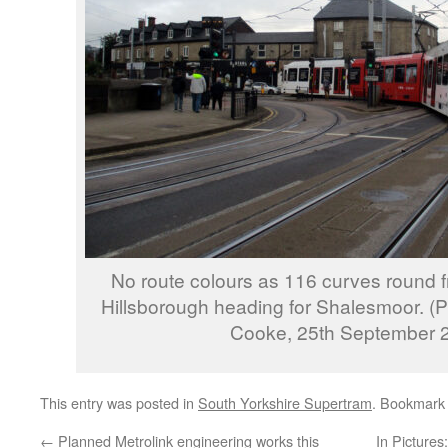
No route colours as 116 curves round 
Hillsborough heading for Shalesmoor. (
Cooke, 25th September 
This entry was posted in
South Yorkshire Supertram
. Bookmark
←
Planned Metrolink engineering works this
In Pictures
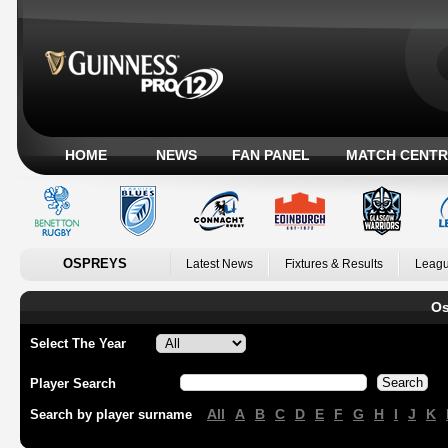
HOME
NEWS
FAN PANEL
MATCH CENTR
OSPREYS
Latest News
Fixtures & Results
Leagu
Os
Select The Year
Player Search
All
A
B
C
D
E
F
G
H
I
J
K
Search by player surname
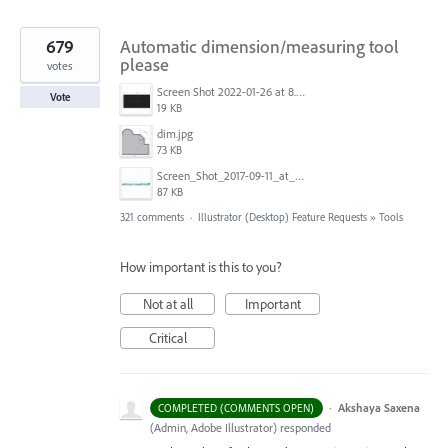
679
Automatic dimension/measuring tool
please
votes
Screen Shot 2022-01-26 at 8.45.55 AM.png
Vote
19 KB
dim.jpg
73 KB
Screen_Shot_2017-09-11_at_3.06.17_PM.png
87 KB
321 comments
·
Illustrator (Desktop) Feature Requests
»
Tools
How important is this to you?
Not at all
Important
Critical
·
Akshaya Saxena
COMPLETED (COMMENTS OPEN)
(
Admin, Adobe Illustrator
)
responded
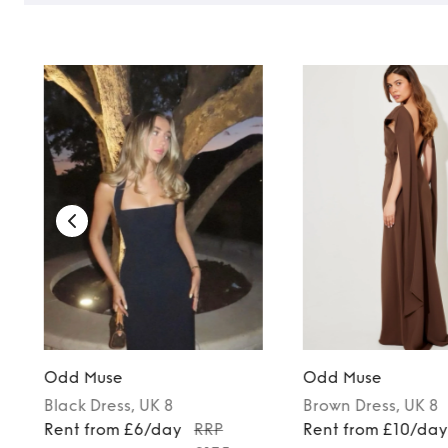
Odd Muse
Odd Muse
Black
Dress
, UK 8
Brown
Dress
, UK 8
5
Rent from £6/day
RRP
Rent from £10/da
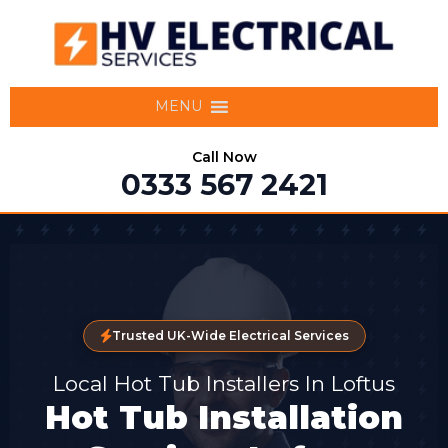
MENU
Call Now
0333 567 2421
Trusted UK-Wide Electrical Services
Local Hot Tub Installers In Loftus
Hot Tub Installation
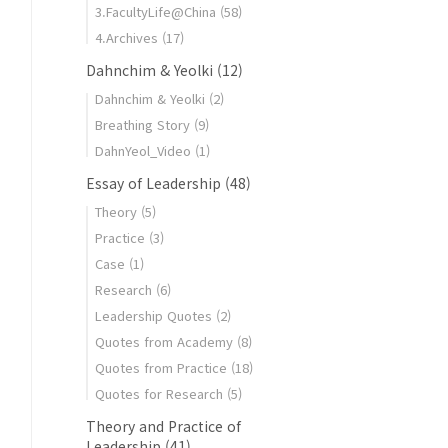
3.FacultyLife@China
(58)
4.Archives
(17)
Dahnchim & Yeolki
(12)
Dahnchim & Yeolki
(2)
Breathing Story
(9)
DahnYeol_Video
(1)
Essay of Leadership
(48)
Theory
(5)
Practice
(3)
Case
(1)
Research
(6)
Leadership Quotes
(2)
Quotes from Academy
(8)
Quotes from Practice
(18)
Quotes for Research
(5)
Theory and Practice of
Leadership
(41)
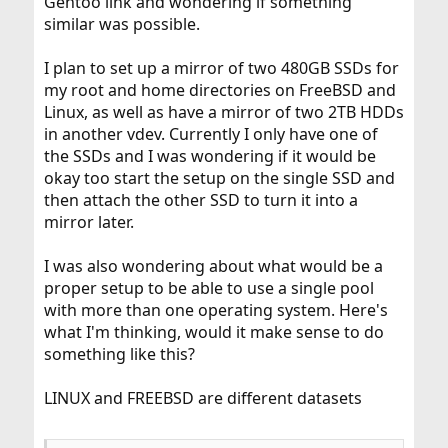
Gentoo link and wondering if something
similar was possible.
I plan to set up a mirror of two 480GB SSDs for
my root and home directories on FreeBSD and
Linux, as well as have a mirror of two 2TB HDDs
in another vdev. Currently I only have one of
the SSDs and I was wondering if it would be
okay too start the setup on the single SSD and
then attach the other SSD to turn it into a
mirror later.
I was also wondering about what would be a
proper setup to be able to use a single pool
with more than one operating system. Here's
what I'm thinking, would it make sense to do
something like this?
LINUX and FREEBSD are different datasets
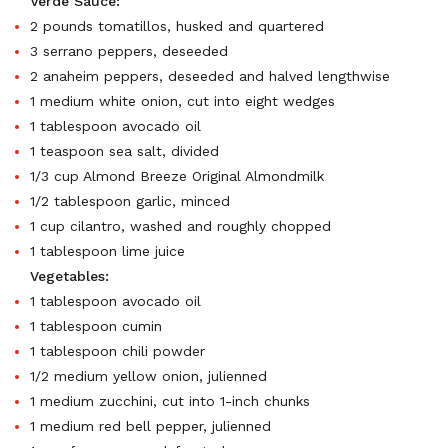
Verde Sauce:
2 pounds tomatillos, husked and quartered
3 serrano peppers, deseeded
2 anaheim peppers, deseeded and halved lengthwise
1 medium white onion, cut into eight wedges
1 tablespoon avocado oil
1 teaspoon sea salt, divided
1/3 cup Almond Breeze Original Almondmilk
1/2 tablespoon garlic, minced
1 cup cilantro, washed and roughly chopped
1 tablespoon lime juice
Vegetables:
1 tablespoon avocado oil
1 tablespoon cumin
1 tablespoon chili powder
1/2 medium yellow onion, julienned
1 medium zucchini, cut into 1-inch chunks
1 medium red bell pepper, julienned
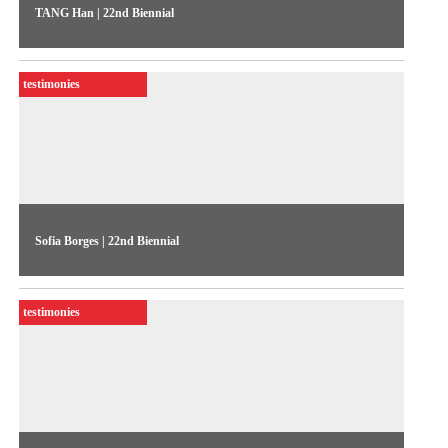
TANG Han | 22nd Biennial
The artist talks about her work “Pink Mao” (2020), exhibited
in the 22nd Biennial Sesc_Videobrasil
testimonies
Sofia Borges | 22nd Biennial
The artist talks about her work “53” (2022), exhibited in the
22nd Biennial Sesc_Videobrasil
testimonies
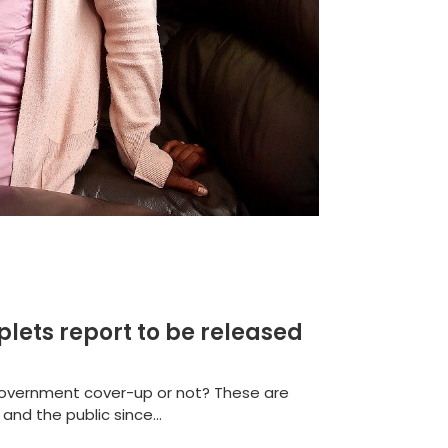
plets report to be released
 Government cover-up or not? These are
nd the public since...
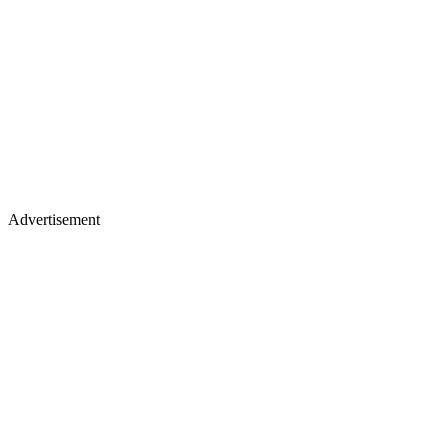
Advertisement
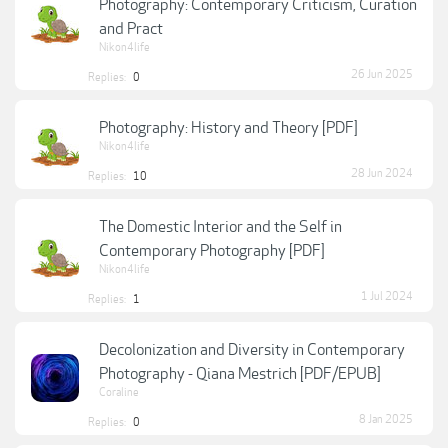
Photography: Contemporary Criticism, Curation
and Pract
Nikon4life
26 Jun 2025
Replies:
0
Photography: History and Theory [PDF]
Nikon4life
28 Jun 2024
Replies:
10
The Domestic Interior and the Self in
Contemporary Photography [PDF]
Nikon4life
1 Jul 2024
Replies:
1
Decolonization and Diversity in Contemporary
Photography - Qiana Mestrich [PDF/EPUB]
Coraline
8 Jan 2025
Replies:
0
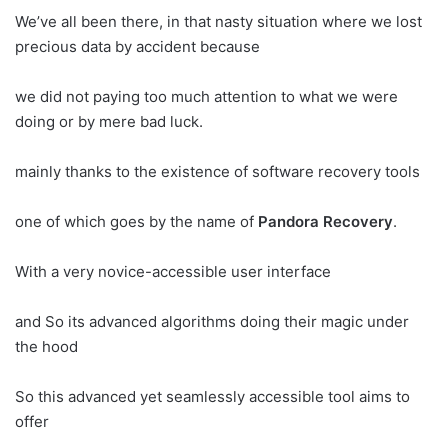
We’ve all been there, in that nasty situation where we lost
precious data by accident because
we did not paying too much attention to what we were
doing or by mere bad luck.
mainly thanks to the existence of software recovery tools
one of which goes by the name of
Pandora Recovery
.
With a very novice-accessible user interface
and So its advanced algorithms doing their magic under
the hood
So this advanced yet seamlessly accessible tool aims to
offer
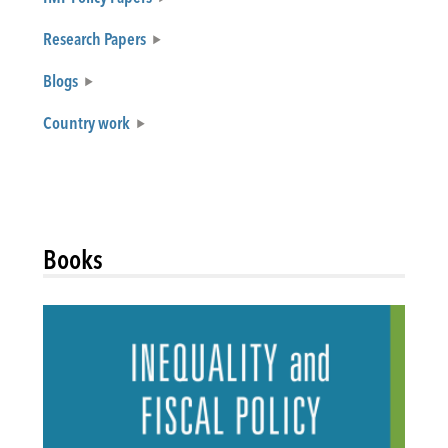
Research Papers
Blogs
Country work
Books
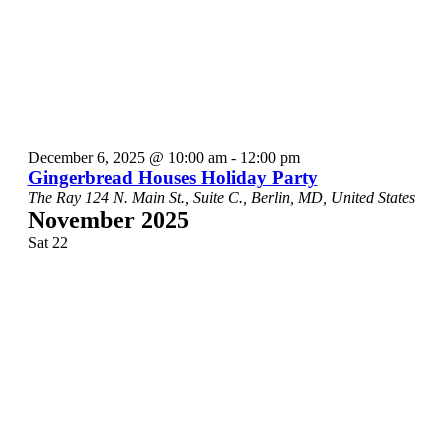
December 6, 2025 @ 10:00 am
-
12:00 pm
Gingerbread Houses Holiday Party
The Ray
124 N. Main St., Suite C., Berlin, MD, United States
November 2025
Sat
22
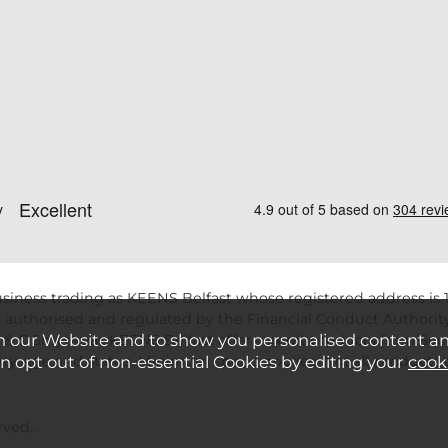
siness trading as KEENS Belfast whose registered address is 1
 authorised and regulated by the Financial Conduct Authority
n our Website and to show you personalised content a
 & C Smytht/as KEENS Belfast offers credit products from Secu
an opt out of non-essential Cookies by editing your
cook
ility, age and status. Minimum spend applies. Not all product
ved..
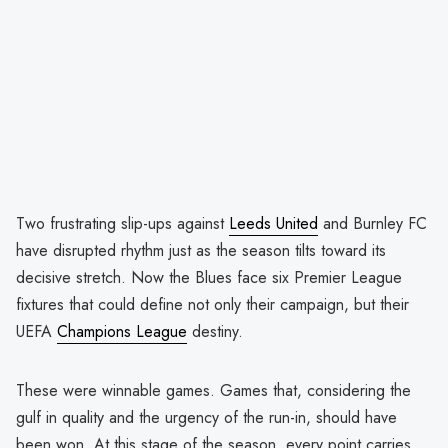
Two frustrating slip-ups against
Leeds United
and Burnley FC
have disrupted rhythm just as the season tilts toward its
decisive stretch. Now the Blues face six Premier League
fixtures that could define not only their campaign, but their
UEFA
Champions League
destiny.
These were winnable games. Games that, considering the
gulf in quality and the urgency of the run-in, should have
been won. At this stage of the season, every point carries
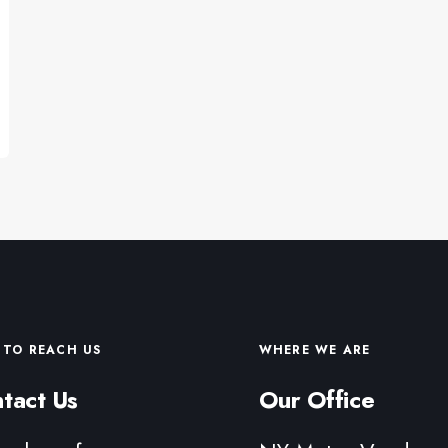
TO REACH US
WHERE WE ARE
tact Us
Our Office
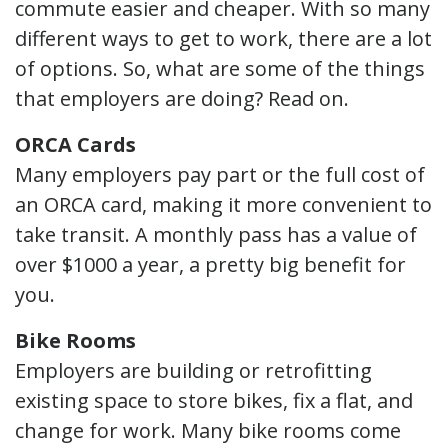
commute easier and cheaper. With so many
different ways to get to work, there are a lot
of options. So, what are some of the things
that employers are doing? Read on.
ORCA Cards
Many employers pay part or the full cost of
an ORCA card, making it more convenient to
take transit. A monthly pass has a value of
over $1000 a year, a pretty big benefit for
you.
Bike Rooms
Employers are building or retrofitting
existing space to store bikes, fix a flat, and
change for work. Many bike rooms come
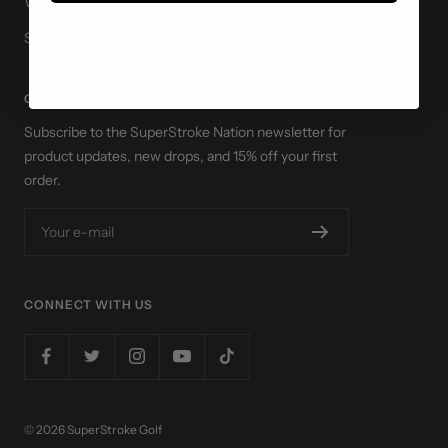
Website Accessibility
SPYNE® Technology Grips
GET 15% OFF YOUR NEXT ORDER
Subscribe to the SuperStroke Nation newsletter for
product updates, new drops, and 15% off your first
order.
Your e-mail
CONNECT WITH US
© 2026 SuperStroke Golf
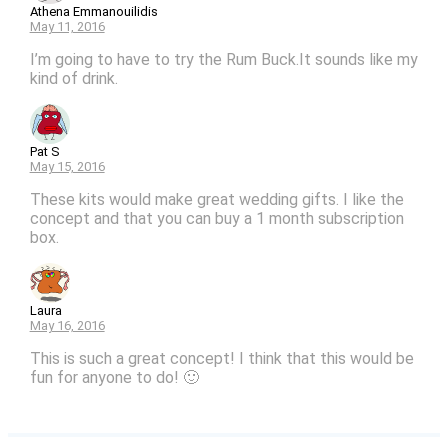
Athena Emmanouilidis
May 11, 2016
I’m going to have to try the Rum Buck.It sounds like my
kind of drink.
Pat S
May 15, 2016
These kits would make great wedding gifts. I like the
concept and that you can buy a 1 month subscription
box.
Laura
May 16, 2016
This is such a great concept! I think that this would be
fun for anyone to do! 🙂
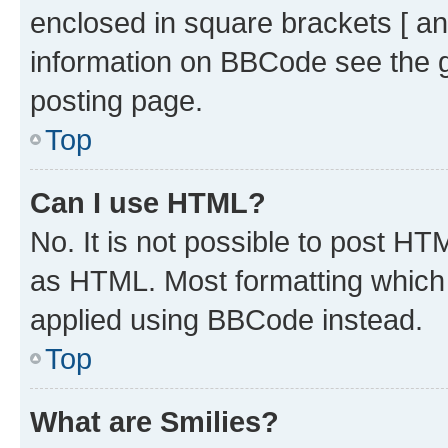
enclosed in square brackets [ an
information on BBCode see the 
posting page.
Top
Can I use HTML?
No. It is not possible to post H
as HTML. Most formatting which
applied using BBCode instead.
Top
What are Smilies?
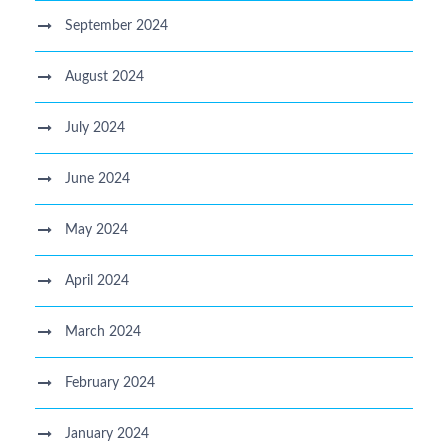
September 2024
August 2024
July 2024
June 2024
May 2024
April 2024
March 2024
February 2024
January 2024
■ ■ ■ ■ ■ ■ ■
YOUR GOAL —
Show every line of the listing containing the string "These" by copying it.

EXERCISE RESULT —
 Government cover-up or not? These are
These were winnable games. Games that, considering the
These kits would make great wedding gifts. I like the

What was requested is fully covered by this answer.